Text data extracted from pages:
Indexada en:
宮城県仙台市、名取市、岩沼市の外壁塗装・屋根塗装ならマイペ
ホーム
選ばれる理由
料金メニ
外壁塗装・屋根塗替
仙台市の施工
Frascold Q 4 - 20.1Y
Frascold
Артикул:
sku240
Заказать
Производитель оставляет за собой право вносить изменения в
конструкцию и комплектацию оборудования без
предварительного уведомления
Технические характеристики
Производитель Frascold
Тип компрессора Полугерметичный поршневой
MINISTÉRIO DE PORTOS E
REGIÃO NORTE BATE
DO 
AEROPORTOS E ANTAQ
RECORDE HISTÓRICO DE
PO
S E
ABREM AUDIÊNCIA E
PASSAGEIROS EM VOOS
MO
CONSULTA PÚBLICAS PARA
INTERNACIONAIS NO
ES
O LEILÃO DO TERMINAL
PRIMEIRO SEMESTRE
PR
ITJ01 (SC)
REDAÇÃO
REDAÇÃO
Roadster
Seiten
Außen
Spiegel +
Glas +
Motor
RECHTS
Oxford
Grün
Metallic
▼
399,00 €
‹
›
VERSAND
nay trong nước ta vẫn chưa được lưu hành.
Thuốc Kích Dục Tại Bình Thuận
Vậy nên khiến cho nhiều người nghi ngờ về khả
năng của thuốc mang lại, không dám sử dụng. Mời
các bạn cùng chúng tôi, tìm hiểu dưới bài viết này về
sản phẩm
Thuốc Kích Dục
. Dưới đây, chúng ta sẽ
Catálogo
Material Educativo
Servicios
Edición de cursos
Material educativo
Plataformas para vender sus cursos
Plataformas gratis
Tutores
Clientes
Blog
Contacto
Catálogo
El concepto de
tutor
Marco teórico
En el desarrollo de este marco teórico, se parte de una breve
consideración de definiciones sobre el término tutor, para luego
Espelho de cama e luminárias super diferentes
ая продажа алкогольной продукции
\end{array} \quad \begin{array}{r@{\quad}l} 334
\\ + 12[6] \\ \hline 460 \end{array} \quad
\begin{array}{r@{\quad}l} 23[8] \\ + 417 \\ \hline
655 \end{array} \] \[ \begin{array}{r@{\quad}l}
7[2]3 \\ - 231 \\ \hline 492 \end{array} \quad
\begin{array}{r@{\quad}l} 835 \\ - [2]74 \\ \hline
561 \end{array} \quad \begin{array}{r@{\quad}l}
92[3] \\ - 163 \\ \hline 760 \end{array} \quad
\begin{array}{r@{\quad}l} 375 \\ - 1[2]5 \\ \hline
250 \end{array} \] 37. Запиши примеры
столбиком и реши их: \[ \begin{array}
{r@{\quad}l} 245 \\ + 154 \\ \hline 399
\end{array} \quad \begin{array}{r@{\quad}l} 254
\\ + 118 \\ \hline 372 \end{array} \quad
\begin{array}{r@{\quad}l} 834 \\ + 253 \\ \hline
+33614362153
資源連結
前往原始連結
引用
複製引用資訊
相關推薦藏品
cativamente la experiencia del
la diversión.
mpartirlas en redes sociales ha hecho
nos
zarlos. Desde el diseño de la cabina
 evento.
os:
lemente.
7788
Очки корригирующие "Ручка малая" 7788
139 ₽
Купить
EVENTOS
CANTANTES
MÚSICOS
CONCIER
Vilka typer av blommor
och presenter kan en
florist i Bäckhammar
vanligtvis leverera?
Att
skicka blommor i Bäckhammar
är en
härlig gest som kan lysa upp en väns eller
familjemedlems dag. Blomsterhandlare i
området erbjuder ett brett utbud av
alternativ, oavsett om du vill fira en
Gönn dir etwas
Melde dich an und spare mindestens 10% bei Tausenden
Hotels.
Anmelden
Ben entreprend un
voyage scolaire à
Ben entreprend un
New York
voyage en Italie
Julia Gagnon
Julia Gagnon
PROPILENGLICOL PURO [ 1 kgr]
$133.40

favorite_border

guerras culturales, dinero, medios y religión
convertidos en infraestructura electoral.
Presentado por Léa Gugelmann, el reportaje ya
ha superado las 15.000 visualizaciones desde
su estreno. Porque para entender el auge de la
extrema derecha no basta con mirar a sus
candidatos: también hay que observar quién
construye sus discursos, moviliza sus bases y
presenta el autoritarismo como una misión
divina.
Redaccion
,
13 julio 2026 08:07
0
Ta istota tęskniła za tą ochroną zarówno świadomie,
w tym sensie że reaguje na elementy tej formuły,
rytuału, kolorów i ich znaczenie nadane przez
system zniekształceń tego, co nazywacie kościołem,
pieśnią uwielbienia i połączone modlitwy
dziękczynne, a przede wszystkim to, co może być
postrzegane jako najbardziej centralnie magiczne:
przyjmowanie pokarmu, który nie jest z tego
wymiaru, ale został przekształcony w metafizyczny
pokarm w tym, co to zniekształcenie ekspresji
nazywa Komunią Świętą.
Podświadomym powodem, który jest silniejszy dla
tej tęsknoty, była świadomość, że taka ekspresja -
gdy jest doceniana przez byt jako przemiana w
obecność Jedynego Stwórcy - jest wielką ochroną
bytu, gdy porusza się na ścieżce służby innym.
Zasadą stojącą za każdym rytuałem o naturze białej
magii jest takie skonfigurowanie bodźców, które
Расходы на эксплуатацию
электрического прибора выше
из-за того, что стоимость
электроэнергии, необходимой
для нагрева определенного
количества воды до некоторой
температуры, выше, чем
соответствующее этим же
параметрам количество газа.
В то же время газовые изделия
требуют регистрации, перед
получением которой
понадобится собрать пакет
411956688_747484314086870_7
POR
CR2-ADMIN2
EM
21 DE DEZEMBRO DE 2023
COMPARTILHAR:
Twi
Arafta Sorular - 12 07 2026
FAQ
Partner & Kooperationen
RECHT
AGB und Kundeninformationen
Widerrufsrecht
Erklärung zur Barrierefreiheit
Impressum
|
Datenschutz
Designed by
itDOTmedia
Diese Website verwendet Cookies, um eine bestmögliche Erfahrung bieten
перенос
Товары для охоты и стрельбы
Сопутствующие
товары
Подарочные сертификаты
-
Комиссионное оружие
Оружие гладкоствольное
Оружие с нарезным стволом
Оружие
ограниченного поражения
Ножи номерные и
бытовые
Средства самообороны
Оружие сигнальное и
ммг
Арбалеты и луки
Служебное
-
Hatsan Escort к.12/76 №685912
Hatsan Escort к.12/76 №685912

[ACTIVITY]: Extract every line from all of the records above and reproduce each one verbatim, in its original order.

[SOLUTION TO THE PROBLEM]:
Indexada en:
宮城県仙台市、名取市、岩沼市の外壁塗装・屋根塗装ならマイペ
ホーム
選ばれる理由
料金メニ
外壁塗装・屋根塗替
仙台市の施工
Frascold Q 4 - 20.1Y
Frascold
Артикул:
sku240
Заказать
Производитель оставляет за собой право вносить изменения в
конструкцию и комплектацию оборудования без
предварительного уведомления
Технические характеристики
Производитель Frascold
Тип компрессора Полугерметичный поршневой
MINISTÉRIO DE PORTOS E
REGIÃO NORTE BATE
DO 
AEROPORTOS E ANTAQ
RECORDE HISTÓRICO DE
PO
S E
ABREM AUDIÊNCIA E
PASSAGEIROS EM VOOS
MO
CONSULTA PÚBLICAS PARA
INTERNACIONAIS NO
ES
O LEILÃO DO TERMINAL
PRIMEIRO SEMESTRE
PR
ITJ01 (SC)
REDAÇÃO
REDAÇÃO
Roadster
Seiten
Außen
Spiegel +
Glas +
Motor
RECHTS
Oxford
Grün
Metallic
▼
399,00 €
‹
›
VERSAND
nay trong nước ta vẫn chưa được lưu hành.
Thuốc Kích Dục Tại Bình Thuận
Vậy nên khiến cho nhiều người nghi ngờ về khả
năng của thuốc mang lại, không dám sử dụng. Mời
các bạn cùng chúng tôi, tìm hiểu dưới bài viết này về
sản phẩm
Thuốc Kích Dục
. Dưới đây, chúng ta sẽ
Catálogo
Material Educativo
Servicios
Edición de cursos
Material educativo
Plataformas para vender sus cursos
Plataformas gratis
Tutores
Clientes
Blog
Contacto
Catálogo
El concepto de
tutor
Marco teórico
En el desarrollo de este marco teórico, se parte de una breve
consideración de definiciones sobre el término tutor, para luego
Espelho de cama e luminárias super diferentes
ая продажа алкогольной продукции
\end{array} \quad \begin{array}{r@{\quad}l} 334
\\ + 12[6] \\ \hline 460 \end{array} \quad
\begin{array}{r@{\quad}l} 23[8] \\ + 417 \\ \hline
655 \end{array} \] \[ \begin{array}{r@{\quad}l}
7[2]3 \\ - 231 \\ \hline 492 \end{array} \quad
\begin{array}{r@{\quad}l} 835 \\ - [2]74 \\ \hline
561 \end{array} \quad \begin{array}{r@{\quad}l}
92[3] \\ - 163 \\ \hline 760 \end{array} \quad
\begin{array}{r@{\quad}l} 375 \\ - 1[2]5 \\ \hline
250 \end{array} \] 37. Запиши примеры
столбиком и реши их: \[ \begin{array}
{r@{\quad}l} 245 \\ + 154 \\ \hline 399
\end{array} \quad \begin{array}{r@{\quad}l} 254
\\ + 118 \\ \hline 372 \end{array} \quad
\begin{array}{r@{\quad}l} 834 \\ + 253 \\ \hline
+33614362153
資源連結
前往原始連結
引用
複製引用資訊
相關推薦藏品
cativamente la experiencia del
la diversión.
mpartirlas en redes sociales ha hecho
nos
zarlos. Desde el diseño de la cabina
 evento.
os:
lemente.
7788
Очки корригирующие "Ручка малая" 7788
139 ₽
Купить
EVENTOS
CANTANTES
MÚSICOS
CONCIER
Vilka typer av blommor
och presenter kan en
florist i Bäckhammar
vanligtvis leverera?
Att
skicka blommor i Bäckhammar
är en
härlig gest som kan lysa upp en väns eller
familjemedlems dag. Blomsterhandlare i
området erbjuder ett brett utbud av
alternativ, oavsett om du vill fira en
Gönn dir etwas
Melde dich an und spare mindestens 10% bei Tausenden
Hotels.
Anmelden
Ben entreprend un
voyage scolaire à
Ben entreprend un
New York
voyage en Italie
Julia Gagnon
Julia Gagnon
PROPILENGLICOL PURO [ 1 kgr]
$133.40

favorite_border

guerras culturales, dinero, medios y religión
convertidos en infraestructura electoral.
Presentado por Léa Gugelmann, el reportaje ya
ha superado las 15.000 visualizaciones desde
su estreno. Porque para entender el auge de la
extrema derecha no basta con mirar a sus
candidatos: también hay que observar quién
construye sus discursos, moviliza sus bases y
presenta el autoritarismo como una misión
divina.
Redaccion
,
13 julio 2026 08:07
0
Ta istota tęskniła za tą ochroną zarówno świadomie,
w tym sensie że reaguje na elementy tej formuły,
rytuału, kolorów i ich znaczenie nadane przez
system zniekształceń tego, co nazywacie kościołem,
pieśnią uwielbienia i połączone modlitwy
dziękczynne, a przede wszystkim to, co może być
postrzegane jako najbardziej centralnie magiczne:
przyjmowanie pokarmu, który nie jest z tego
wymiaru, ale został przekształcony w metafizyczny
pokarm w tym, co to zniekształcenie ekspresji
nazywa Komunią Świętą.
Podświadomym powodem, który jest silniejszy dla
tej tęsknoty, była świadomość, że taka ekspresja -
gdy jest doceniana przez byt jako przemiana w
obecność Jedynego Stwórcy - jest wielką ochroną
bytu, gdy porusza się na ścieżce służby innym.
Zasadą stojącą za każdym rytuałem o naturze białej
magii jest takie skonfigurowanie bodźców, które
Расходы на эксплуатацию
электрического прибора выше
из-за того, что стоимость
электроэнергии, необходимой
для нагрева определенного
количества воды до некоторой
температуры, выше, чем
соответствующее этим же
параметрам количество газа.
В то же время газовые изделия
требуют регистрации, перед
получением которой
понадобится собрать пакет
411956688_747484314086870_7
POR
CR2-ADMIN2
EM
21 DE DEZEMBRO DE 2023
COMPARTILHAR:
Twi
Arafta Sorular - 12 07 2026
FAQ
Partner & Kooperationen
RECHT
AGB und Kundeninformationen
Widerrufsrecht
Erklärung zur Barrierefreiheit
Impressum
|
Datenschutz
Designed by
itDOTmedia
Diese Website verwendet Cookies, um eine bestmögliche Erfahrung bieten
перенос
Товары для охоты и стрельбы
Сопутствующие
товары
Подарочные сертификаты
-
Комиссионное оружие
Оружие гладкоствольное
Оружие с нарезным стволом
Оружие
ограниченного поражения
Ножи номерные и
бытовые
Средства самообороны
Оружие сигнальное и
ммг
Арбалеты и луки
Служебное
-
Hatsan Escort к.12/76 №685912
Hatsan Escort к.12/76 №685912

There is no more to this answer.